▸ **EXERCISE**
Every entry below should be reproduced exactly; no picture is to be included.

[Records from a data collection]

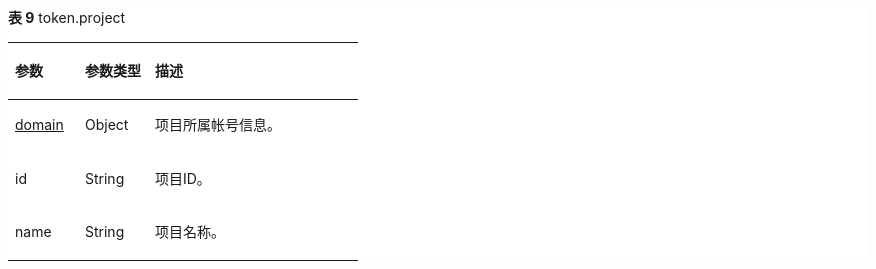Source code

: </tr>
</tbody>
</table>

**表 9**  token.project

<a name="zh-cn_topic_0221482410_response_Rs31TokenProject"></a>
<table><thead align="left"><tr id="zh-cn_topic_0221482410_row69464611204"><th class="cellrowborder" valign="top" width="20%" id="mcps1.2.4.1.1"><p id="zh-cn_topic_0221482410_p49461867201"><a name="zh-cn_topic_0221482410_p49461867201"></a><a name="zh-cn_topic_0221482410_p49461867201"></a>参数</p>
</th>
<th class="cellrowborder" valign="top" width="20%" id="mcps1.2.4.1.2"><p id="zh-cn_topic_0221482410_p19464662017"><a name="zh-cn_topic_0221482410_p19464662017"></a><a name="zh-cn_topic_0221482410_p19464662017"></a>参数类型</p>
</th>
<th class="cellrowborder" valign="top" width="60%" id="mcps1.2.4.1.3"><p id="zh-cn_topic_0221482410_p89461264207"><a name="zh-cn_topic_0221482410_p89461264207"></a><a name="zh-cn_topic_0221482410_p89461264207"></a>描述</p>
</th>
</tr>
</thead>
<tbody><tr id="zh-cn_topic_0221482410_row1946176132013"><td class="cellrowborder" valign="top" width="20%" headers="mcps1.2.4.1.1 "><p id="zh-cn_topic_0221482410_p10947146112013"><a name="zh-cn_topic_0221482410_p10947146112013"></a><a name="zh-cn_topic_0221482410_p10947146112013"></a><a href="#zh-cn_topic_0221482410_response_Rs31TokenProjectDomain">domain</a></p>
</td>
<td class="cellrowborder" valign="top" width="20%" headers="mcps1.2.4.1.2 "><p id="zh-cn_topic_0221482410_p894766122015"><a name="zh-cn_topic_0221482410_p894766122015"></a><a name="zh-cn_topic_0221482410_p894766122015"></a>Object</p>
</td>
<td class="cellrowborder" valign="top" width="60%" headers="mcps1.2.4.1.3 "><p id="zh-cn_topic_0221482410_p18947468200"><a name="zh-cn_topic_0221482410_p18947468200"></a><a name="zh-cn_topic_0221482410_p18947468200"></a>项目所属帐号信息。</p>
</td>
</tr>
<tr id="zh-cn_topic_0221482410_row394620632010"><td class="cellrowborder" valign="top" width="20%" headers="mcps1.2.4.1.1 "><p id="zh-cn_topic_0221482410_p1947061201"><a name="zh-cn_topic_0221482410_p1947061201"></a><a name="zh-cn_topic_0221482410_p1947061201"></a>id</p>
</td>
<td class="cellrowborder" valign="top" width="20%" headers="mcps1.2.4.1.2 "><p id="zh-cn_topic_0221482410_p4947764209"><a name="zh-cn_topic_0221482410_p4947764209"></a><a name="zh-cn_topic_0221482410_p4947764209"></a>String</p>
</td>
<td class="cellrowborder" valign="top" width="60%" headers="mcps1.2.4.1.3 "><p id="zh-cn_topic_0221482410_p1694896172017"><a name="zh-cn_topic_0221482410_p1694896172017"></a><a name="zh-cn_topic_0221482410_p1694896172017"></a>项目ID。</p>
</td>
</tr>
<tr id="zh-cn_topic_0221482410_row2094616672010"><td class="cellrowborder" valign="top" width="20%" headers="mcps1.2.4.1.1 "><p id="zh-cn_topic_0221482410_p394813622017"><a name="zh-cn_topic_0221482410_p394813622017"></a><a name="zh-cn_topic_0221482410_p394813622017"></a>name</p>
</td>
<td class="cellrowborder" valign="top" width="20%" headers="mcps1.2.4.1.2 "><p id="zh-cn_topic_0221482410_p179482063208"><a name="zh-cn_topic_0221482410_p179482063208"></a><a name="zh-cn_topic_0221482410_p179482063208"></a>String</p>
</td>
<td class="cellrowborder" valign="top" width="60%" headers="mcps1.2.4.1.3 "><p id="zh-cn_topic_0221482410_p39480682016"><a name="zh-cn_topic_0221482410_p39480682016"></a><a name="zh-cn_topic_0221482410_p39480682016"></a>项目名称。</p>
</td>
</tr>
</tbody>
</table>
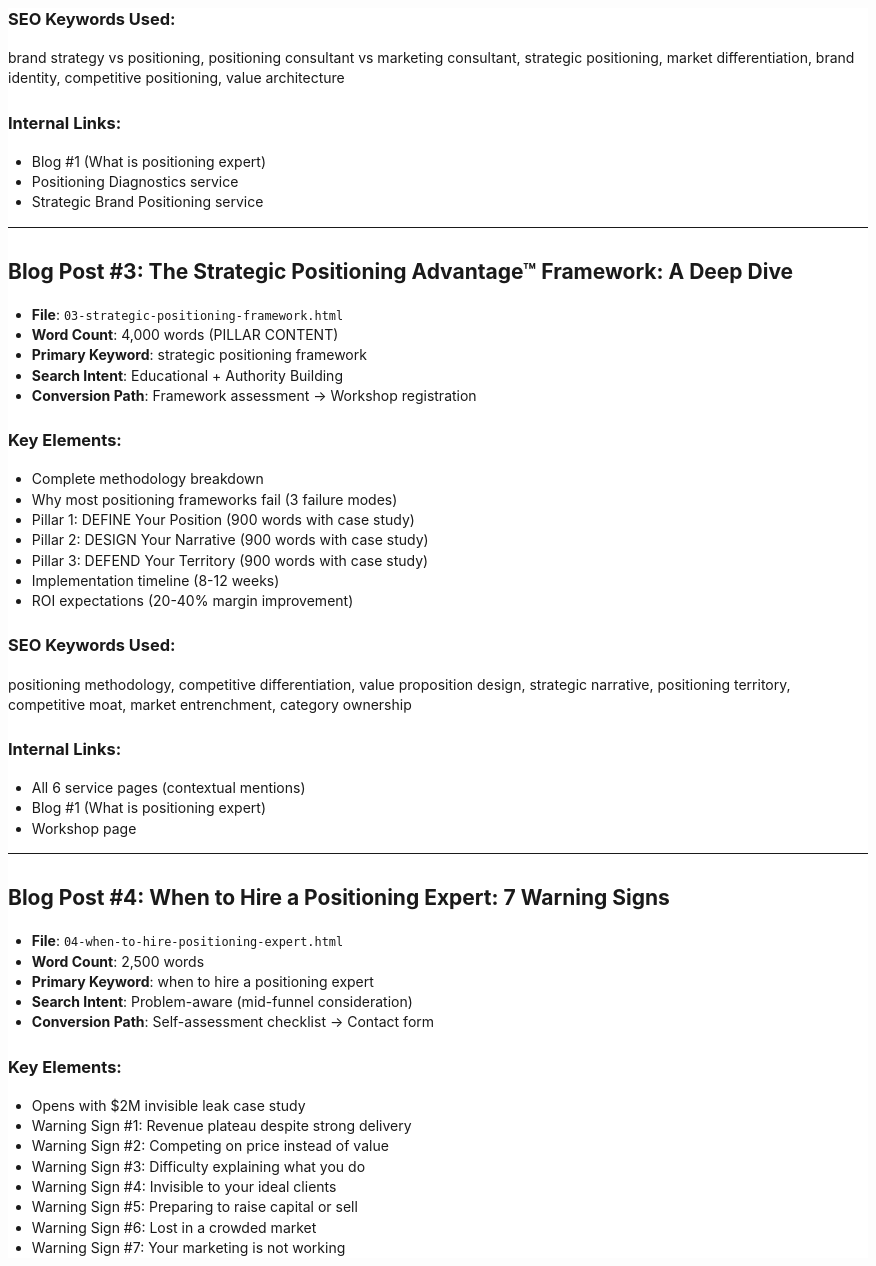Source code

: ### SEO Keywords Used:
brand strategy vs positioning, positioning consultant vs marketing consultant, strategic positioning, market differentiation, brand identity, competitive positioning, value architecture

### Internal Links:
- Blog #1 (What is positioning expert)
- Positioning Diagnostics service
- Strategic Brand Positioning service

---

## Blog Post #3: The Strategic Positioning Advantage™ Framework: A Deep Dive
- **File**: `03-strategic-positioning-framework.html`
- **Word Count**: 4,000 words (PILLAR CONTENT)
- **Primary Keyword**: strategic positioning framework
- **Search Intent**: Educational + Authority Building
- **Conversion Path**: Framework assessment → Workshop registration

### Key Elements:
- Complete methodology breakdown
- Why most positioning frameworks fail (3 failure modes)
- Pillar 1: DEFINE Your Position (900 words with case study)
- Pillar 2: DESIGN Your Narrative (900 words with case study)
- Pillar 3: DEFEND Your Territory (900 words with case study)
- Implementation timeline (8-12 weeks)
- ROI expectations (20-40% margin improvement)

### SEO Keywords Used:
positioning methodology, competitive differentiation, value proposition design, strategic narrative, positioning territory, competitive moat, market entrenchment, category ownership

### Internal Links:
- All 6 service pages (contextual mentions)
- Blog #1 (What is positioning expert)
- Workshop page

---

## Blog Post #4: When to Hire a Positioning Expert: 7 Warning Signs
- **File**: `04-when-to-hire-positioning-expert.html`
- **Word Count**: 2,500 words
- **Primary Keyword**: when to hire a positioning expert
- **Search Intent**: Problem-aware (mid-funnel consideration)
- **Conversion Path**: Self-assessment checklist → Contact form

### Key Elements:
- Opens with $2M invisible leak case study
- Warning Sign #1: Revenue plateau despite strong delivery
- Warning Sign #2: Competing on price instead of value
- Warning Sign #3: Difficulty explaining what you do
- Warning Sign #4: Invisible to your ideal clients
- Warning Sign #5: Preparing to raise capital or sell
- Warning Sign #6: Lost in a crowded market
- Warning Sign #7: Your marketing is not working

▸ **YOUR SOLUTION**
Source code

: </tr>
</tbody>
</table>

**表 9**  token.project

<a name="zh-cn_topic_0221482410_response_Rs31TokenProject"></a>
<table><thead align="left"><tr id="zh-cn_topic_0221482410_row69464611204"><th class="cellrowborder" valign="top" width="20%" id="mcps1.2.4.1.1"><p id="zh-cn_topic_0221482410_p49461867201"><a name="zh-cn_topic_0221482410_p49461867201"></a><a name="zh-cn_topic_0221482410_p49461867201"></a>参数</p>
</th>
<th class="cellrowborder" valign="top" width="20%" id="mcps1.2.4.1.2"><p id="zh-cn_topic_0221482410_p19464662017"><a name="zh-cn_topic_0221482410_p19464662017"></a><a name="zh-cn_topic_0221482410_p19464662017"></a>参数类型</p>
</th>
<th class="cellrowborder" valign="top" width="60%" id="mcps1.2.4.1.3"><p id="zh-cn_topic_0221482410_p89461264207"><a name="zh-cn_topic_0221482410_p89461264207"></a><a name="zh-cn_topic_0221482410_p89461264207"></a>描述</p>
</th>
</tr>
</thead>
<tbody><tr id="zh-cn_topic_0221482410_row1946176132013"><td class="cellrowborder" valign="top" width="20%" headers="mcps1.2.4.1.1 "><p id="zh-cn_topic_0221482410_p10947146112013"><a name="zh-cn_topic_0221482410_p10947146112013"></a><a name="zh-cn_topic_0221482410_p10947146112013"></a><a href="#zh-cn_topic_0221482410_response_Rs31TokenProjectDomain">domain</a></p>
</td>
<td class="cellrowborder" valign="top" width="20%" headers="mcps1.2.4.1.2 "><p id="zh-cn_topic_0221482410_p894766122015"><a name="zh-cn_topic_0221482410_p894766122015"></a><a name="zh-cn_topic_0221482410_p894766122015"></a>Object</p>
</td>
<td class="cellrowborder" valign="top" width="60%" headers="mcps1.2.4.1.3 "><p id="zh-cn_topic_0221482410_p18947468200"><a name="zh-cn_topic_0221482410_p18947468200"></a><a name="zh-cn_topic_0221482410_p18947468200"></a>项目所属帐号信息。</p>
</td>
</tr>
<tr id="zh-cn_topic_0221482410_row394620632010"><td class="cellrowborder" valign="top" width="20%" headers="mcps1.2.4.1.1 "><p id="zh-cn_topic_0221482410_p1947061201"><a name="zh-cn_topic_0221482410_p1947061201"></a><a name="zh-cn_topic_0221482410_p1947061201"></a>id</p>
</td>
<td class="cellrowborder" valign="top" width="20%" headers="mcps1.2.4.1.2 "><p id="zh-cn_topic_0221482410_p4947764209"><a name="zh-cn_topic_0221482410_p4947764209"></a><a name="zh-cn_topic_0221482410_p4947764209"></a>String</p>
</td>
<td class="cellrowborder" valign="top" width="60%" headers="mcps1.2.4.1.3 "><p id="zh-cn_topic_0221482410_p1694896172017"><a name="zh-cn_topic_0221482410_p1694896172017"></a><a name="zh-cn_topic_0221482410_p1694896172017"></a>项目ID。</p>
</td>
</tr>
<tr id="zh-cn_topic_0221482410_row2094616672010"><td class="cellrowborder" valign="top" width="20%" headers="mcps1.2.4.1.1 "><p id="zh-cn_topic_0221482410_p394813622017"><a name="zh-cn_topic_0221482410_p394813622017"></a><a name="zh-cn_topic_0221482410_p394813622017"></a>name</p>
</td>
<td class="cellrowborder" valign="top" width="20%" headers="mcps1.2.4.1.2 "><p id="zh-cn_topic_0221482410_p179482063208"><a name="zh-cn_topic_0221482410_p179482063208"></a><a name="zh-cn_topic_0221482410_p179482063208"></a>String</p>
</td>
<td class="cellrowborder" valign="top" width="60%" headers="mcps1.2.4.1.3 "><p id="zh-cn_topic_0221482410_p39480682016"><a name="zh-cn_topic_0221482410_p39480682016"></a><a name="zh-cn_topic_0221482410_p39480682016"></a>项目名称。</p>
</td>
</tr>
</tbody>
</table>
Source code

: ### SEO Keywords Used:
brand strategy vs positioning, positioning consultant vs marketing consultant, strategic positioning, market differentiation, brand identity, competitive positioning, value architecture

### Internal Links:
- Blog #1 (What is positioning expert)
- Positioning Diagnostics service
- Strategic Brand Positioning service

---

## Blog Post #3: The Strategic Positioning Advantage™ Framework: A Deep Dive
- **File**: `03-strategic-positioning-framework.html`
- **Word Count**: 4,000 words (PILLAR CONTENT)
- **Primary Keyword**: strategic positioning framework
- **Search Intent**: Educational + Authority Building
- **Conversion Path**: Framework assessment → Workshop registration

### Key Elements:
- Complete methodology breakdown
- Why most positioning frameworks fail (3 failure modes)
- Pillar 1: DEFINE Your Position (900 words with case study)
- Pillar 2: DESIGN Your Narrative (900 words with case study)
- Pillar 3: DEFEND Your Territory (900 words with case study)
- Implementation timeline (8-12 weeks)
- ROI expectations (20-40% margin improvement)

### SEO Keywords Used:
positioning methodology, competitive differentiation, value proposition design, strategic narrative, positioning territory, competitive moat, market entrenchment, category ownership

### Internal Links:
- All 6 service pages (contextual mentions)
- Blog #1 (What is positioning expert)
- Workshop page

---

## Blog Post #4: When to Hire a Positioning Expert: 7 Warning Signs
- **File**: `04-when-to-hire-positioning-expert.html`
- **Word Count**: 2,500 words
- **Primary Keyword**: when to hire a positioning expert
- **Search Intent**: Problem-aware (mid-funnel consideration)
- **Conversion Path**: Self-assessment checklist → Contact form

### Key Elements:
- Opens with $2M invisible leak case study
- Warning Sign #1: Revenue plateau despite strong delivery
- Warning Sign #2: Competing on price instead of value
- Warning Sign #3: Difficulty explaining what you do
- Warning Sign #4: Invisible to your ideal clients
- Warning Sign #5: Preparing to raise capital or sell
- Warning Sign #6: Lost in a crowded market
- Warning Sign #7: Your marketing is not working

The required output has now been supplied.